#### EXTRACTED RECORDS
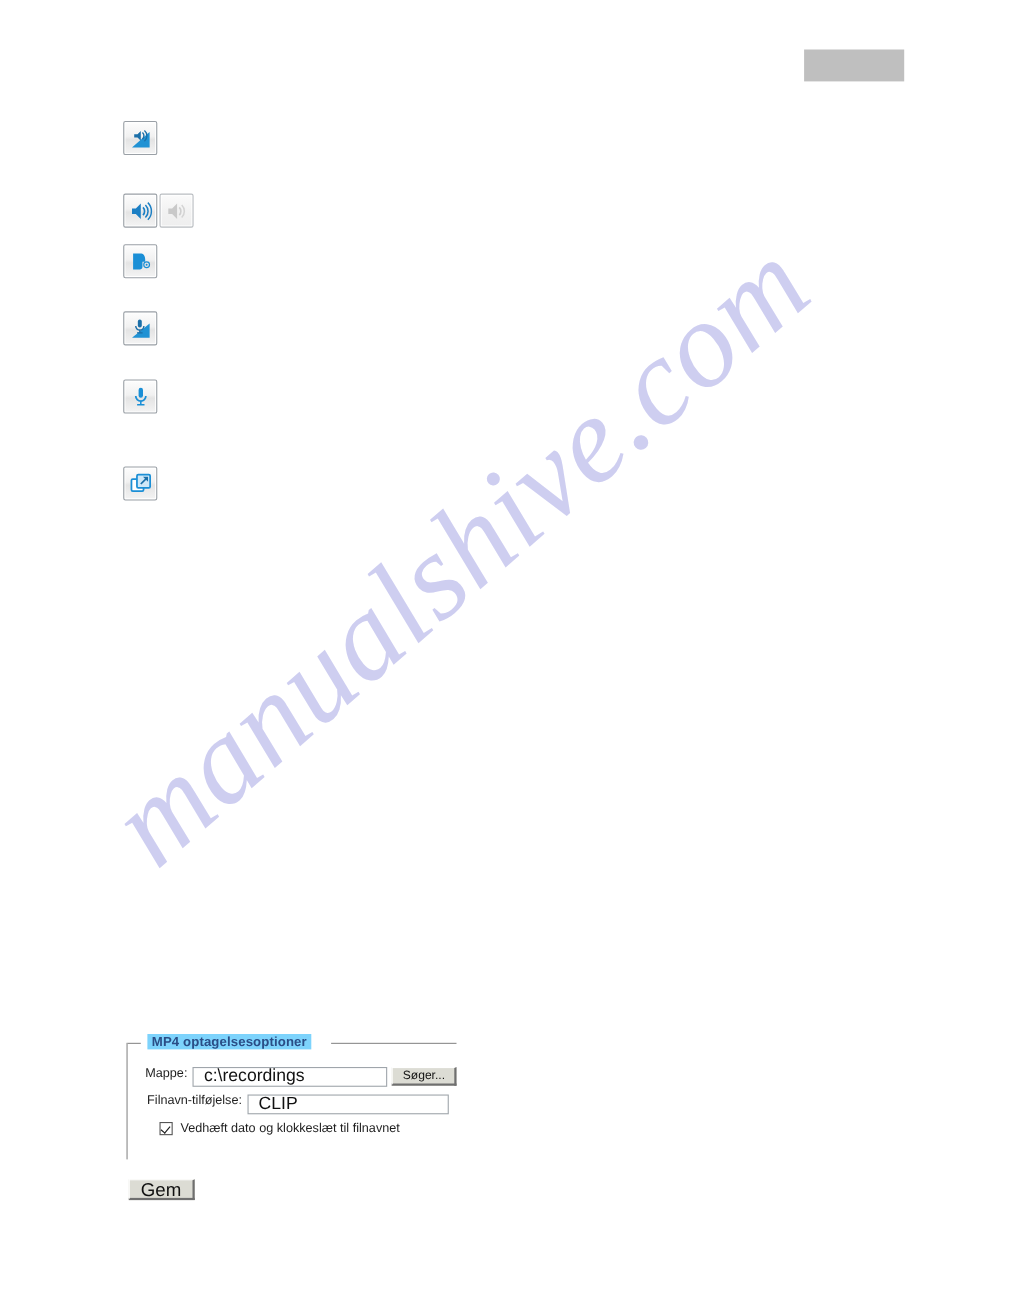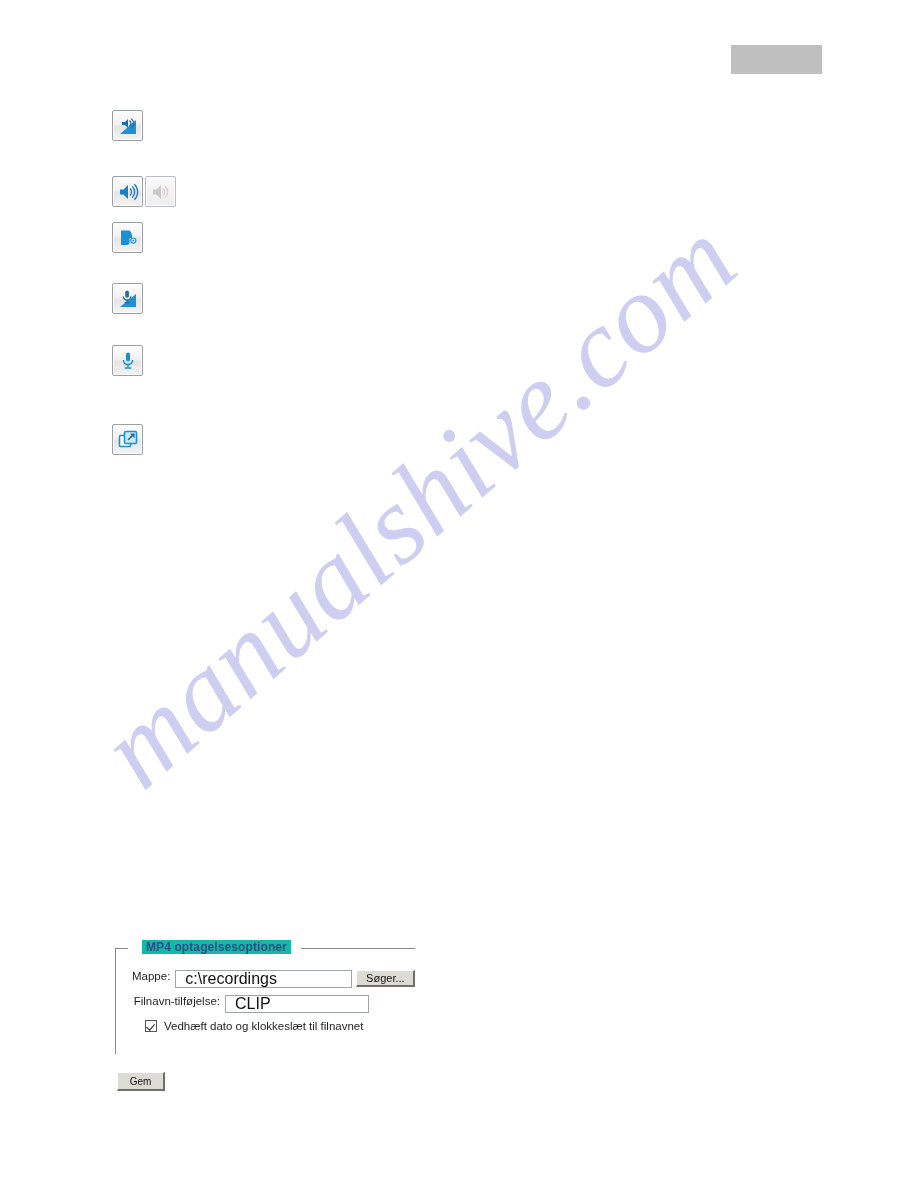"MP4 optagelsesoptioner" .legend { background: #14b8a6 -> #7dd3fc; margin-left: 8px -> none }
########
#### EXTRACTED RECORDS
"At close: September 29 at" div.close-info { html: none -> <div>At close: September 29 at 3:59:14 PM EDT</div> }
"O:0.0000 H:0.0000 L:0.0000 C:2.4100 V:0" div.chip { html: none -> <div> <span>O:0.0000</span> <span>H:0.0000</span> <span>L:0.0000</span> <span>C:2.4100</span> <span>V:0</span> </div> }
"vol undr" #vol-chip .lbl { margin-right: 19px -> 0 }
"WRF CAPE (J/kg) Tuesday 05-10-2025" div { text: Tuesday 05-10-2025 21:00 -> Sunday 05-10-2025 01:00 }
########
**TASK**
From the material above, retype precisely the lines between the line holding "H:0.0000 L:0.0000 C:2.4100" and the line holding "CAPE (J/kg) Tuesday", inclusive, and nothing beyond them.

**WRITTEN RESPONSE**
"O:0.0000 H:0.0000 L:0.0000 C:2.4100 V:0" div.chip { html: none -> <div> <span>O:0.0000</span> <span>H:0.0000</span> <span>L:0.0000</span> <span>C:2.4100</span> <span>V:0</span> </div> }
"vol undr" #vol-chip .lbl { margin-right: 19px -> 0 }
"WRF CAPE (J/kg) Tuesday 05-10-2025" div { text: Tuesday 05-10-2025 21:00 -> Sunday 05-10-2025 01:00 }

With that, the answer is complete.